Cryo-EM structure of the rhodopsin-Gαi-ßγ complex reveals binding of the rhodopsin C-terminal tail to the gß subunit.

One of the largest membrane protein families in eukaryotes are G protein-coupled receptors (GPCRs). GPCRs modulate cell physiology by activating diverse intracellular transducers, prominently heterotrimeric G proteins. The recent surge in structural data has expanded our understanding of GPCR-mediated signal transduction. However, many aspects, including the existence of transient interactions, remain elusive. We present the cryo-EM structure of the light-sensitive GPCR rhodopsin in complex with heterotrimeric Gi. Our density map reveals the receptor C-terminal tail bound to the Gß subunit of the G protein, providing a structural foundation for the role of the C-terminal tail in GPCR signaling, and of Gß as scaffold for recruiting Gα subunits and G protein-receptor kinases. By comparing available complexes, we found a small set of common anchoring points that are G protein-subtype specific.
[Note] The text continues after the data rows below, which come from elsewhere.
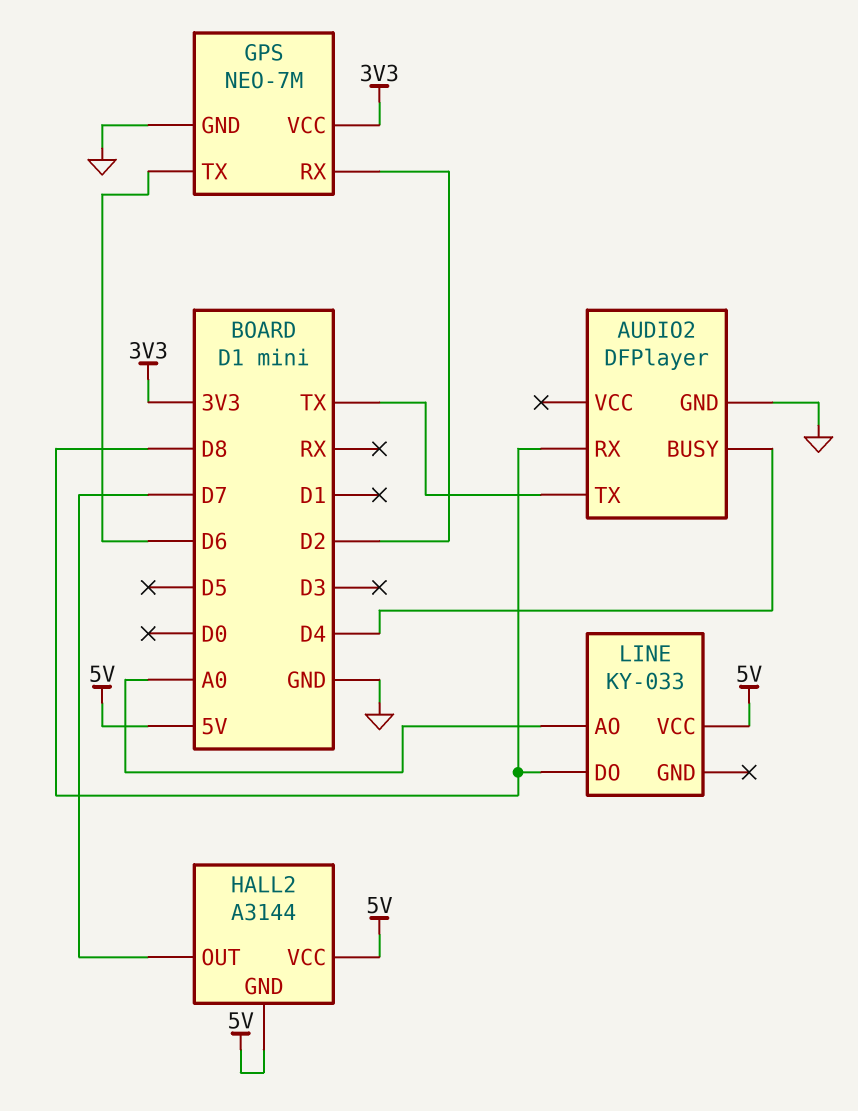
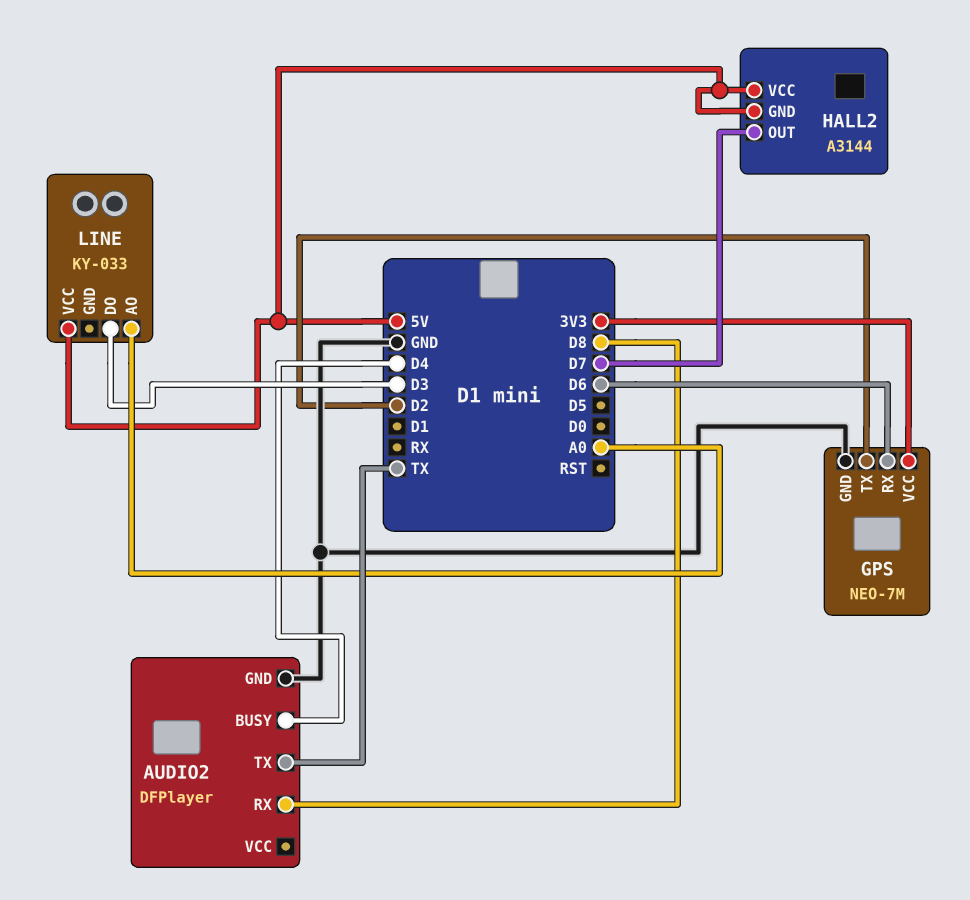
GPS pin RX: D2 -> D6
GPS pin TX: D6 -> D2
LINE pin DO: D8 -> D3

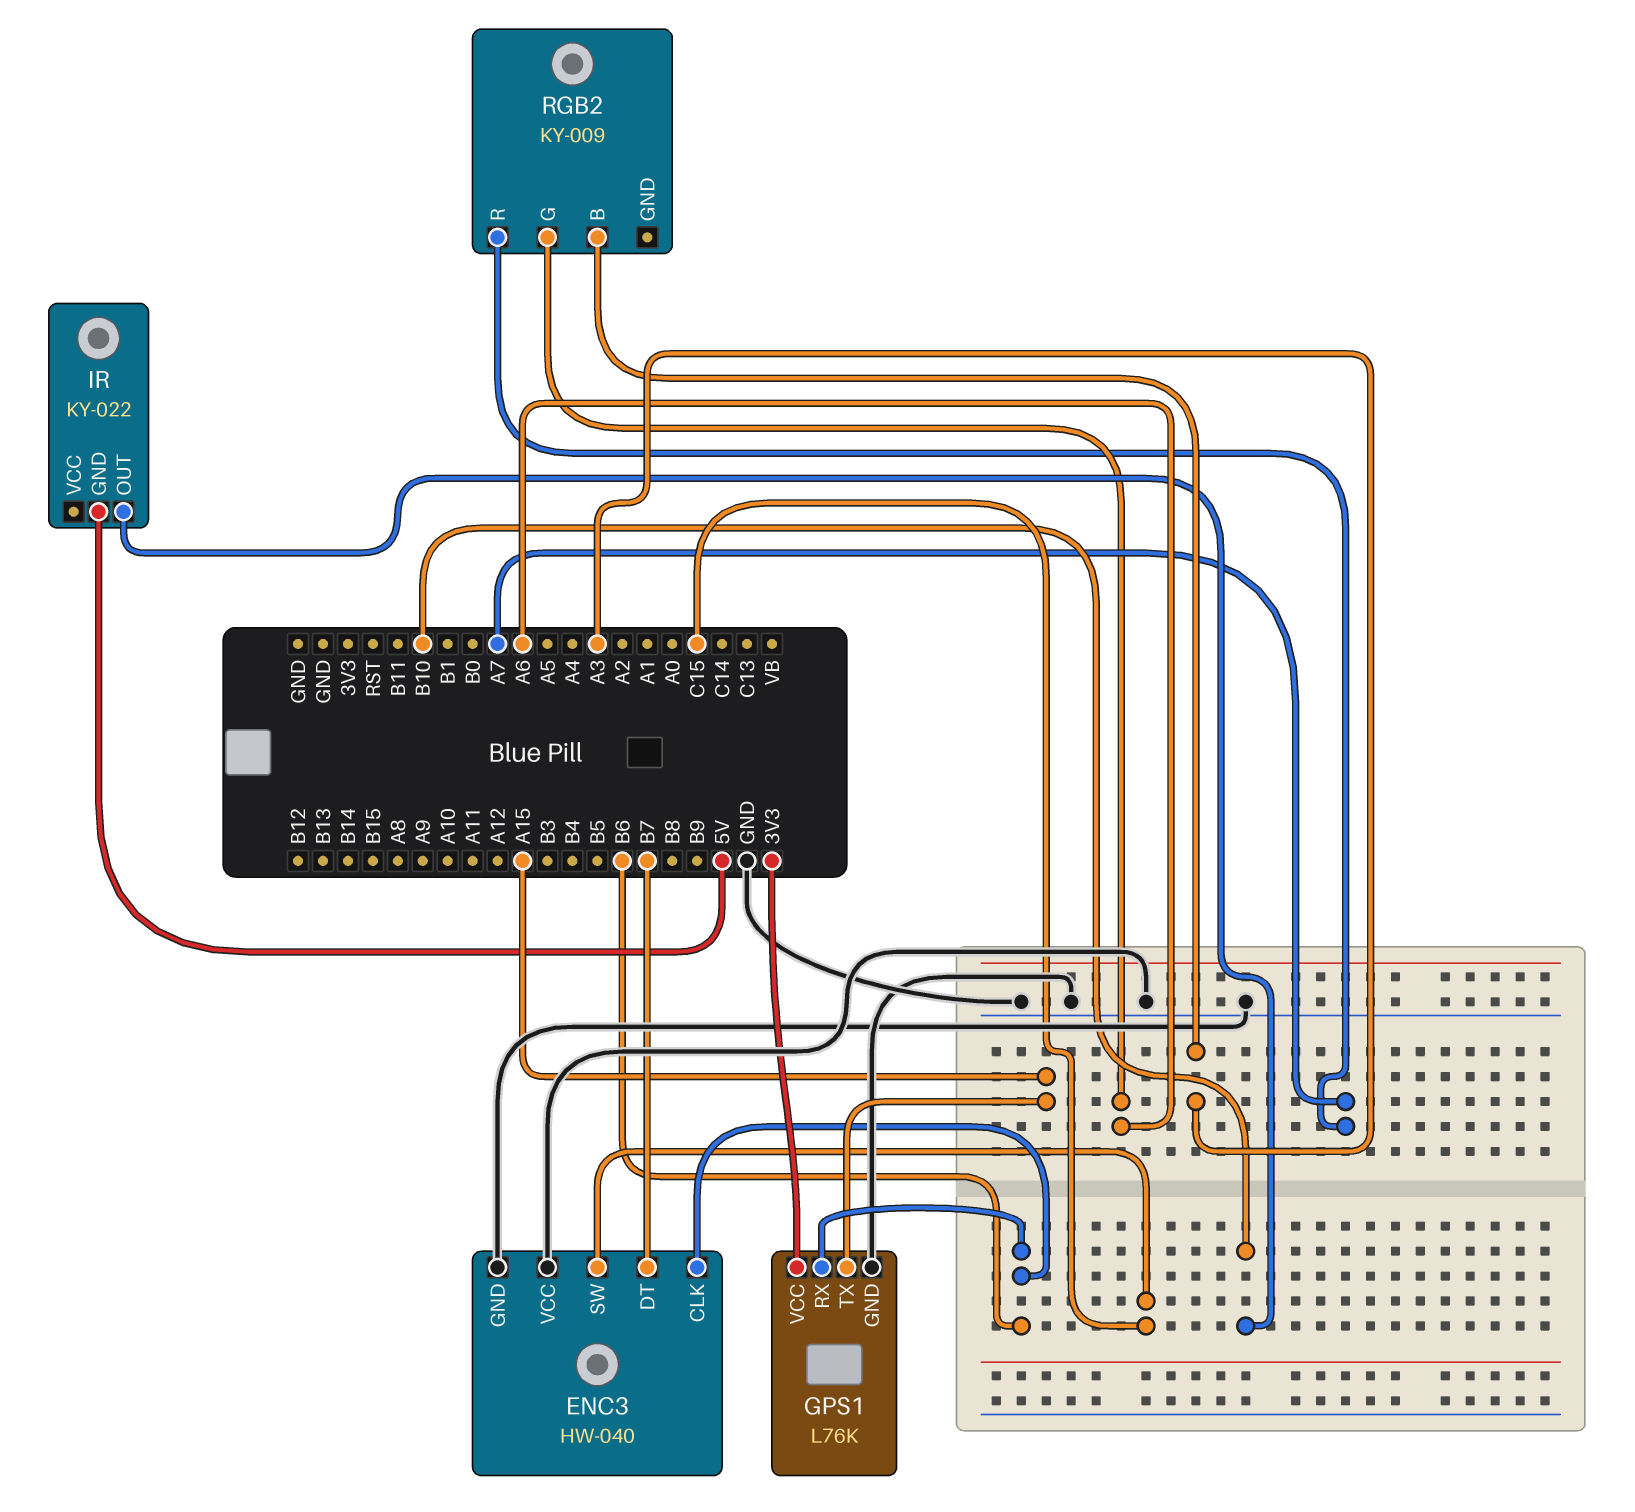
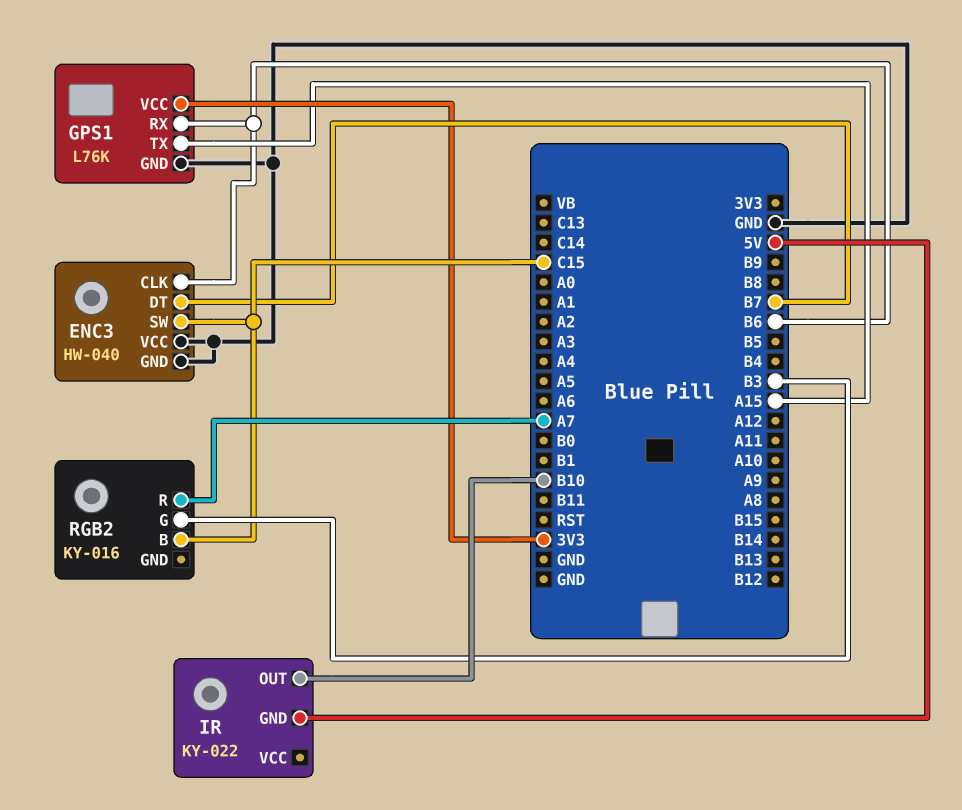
RGB2: KY-009 -> KY-016
RGB2 pin B: A3 -> C15
RGB2 pin G: A6 -> B3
Taken together, our structure and analysis provide new structural basis for the molecular events of the GPCR signaling pathway.

An N-terminal Ca2+-binding motif regulates the secretory pathway Ca2+/Mn2+-transport ATPase SPCA1.

The Ca2+/Mn2+ transport ATPases 1a and 2 (SPCA1a/2) are closely related to the sarco(endo)plasmic reticulum Ca2+-ATPase (SERCA) and are implicated in breast cancer and Hailey-Hailey skin disease. Here, we purified the human SPCA1a/2 isoforms from a yeast recombinant expression system and compared their biochemical properties after reconstitution. We observed that the purified SPCA1a displays a lower Ca2+ affinity and slightly lower Mn2+ affinity than SPCA2. Remarkably, the turnover rates of SPCA1a in the presence of Mn2+ and SPCA2 incubated with Ca2+ and Mn2+ were comparable, whereas the turnover rate of SPCA1a in Ca2+ was 2-fold higher. Moreover, we noted an unusual biphasic activation curve for the SPCA1a ATPase and autophosphorylation activity, not observed with SPCA2. We also found that the biphasic pattern and low apparent ion affinity of SPCA1a critically depends on ATP concentration. We further show that the specific properties of SPCA1a at least partially depend on an N-terminal EF-hand-like motif, which is present only in the SPCA1a isoform and absent in SPCA2. This motif binds Ca2+, and its mutation lowered the Ca2+ turnover rate relative to that of Mn2+, increased substrate affinity, and reduced the level of biphasic activation of SPCA1a. A biochemical analysis indicated that Ca2+ binding to the N-terminal EF-hand-like motif promotes the activity of SPCA1a by facilitating autophosphorylation. We propose that this regulation may be physiologically relevant in cells with a high Ca2+ load, such as mammary gland cells during lactation, or in cells with a low ATP content, such as keratinocytes.

Crystal structure of rhodopsin in complex with a mini-Go sheds light on the principles of G protein selectivity.

Selective coupling of G protein (heterotrimeric guanine nucleotide-binding protein)-coupled receptors (GPCRs) to specific Gα-protein subtypes is critical to transform extracellular signals, carried by natural ligands and clinical drugs, into cellular responses. At the center of this transduction event lies the formation of a signaling complex between the receptor and G protein. We report the crystal structure of light-sensitive GPCR rhodopsin bound to an engineered mini-Go protein. The conformation of the receptor is identical to all previous structures of active rhodopsin, including the complex with arrestin. Thus, rhodopsin seems to adopt predominantly one thermodynamically stable active conformation, effectively acting like a "structural switch," allowing for maximum efficiency in the visual system. Furthermore, our analysis of the well-defined GPCR-G protein interface suggests that the precise position of the carboxyl-terminal "hook-like" element of the G protein (its four last residues) relative to the TM7/helix 8 (H8) joint of the receptor is a significant determinant in selective G protein activation.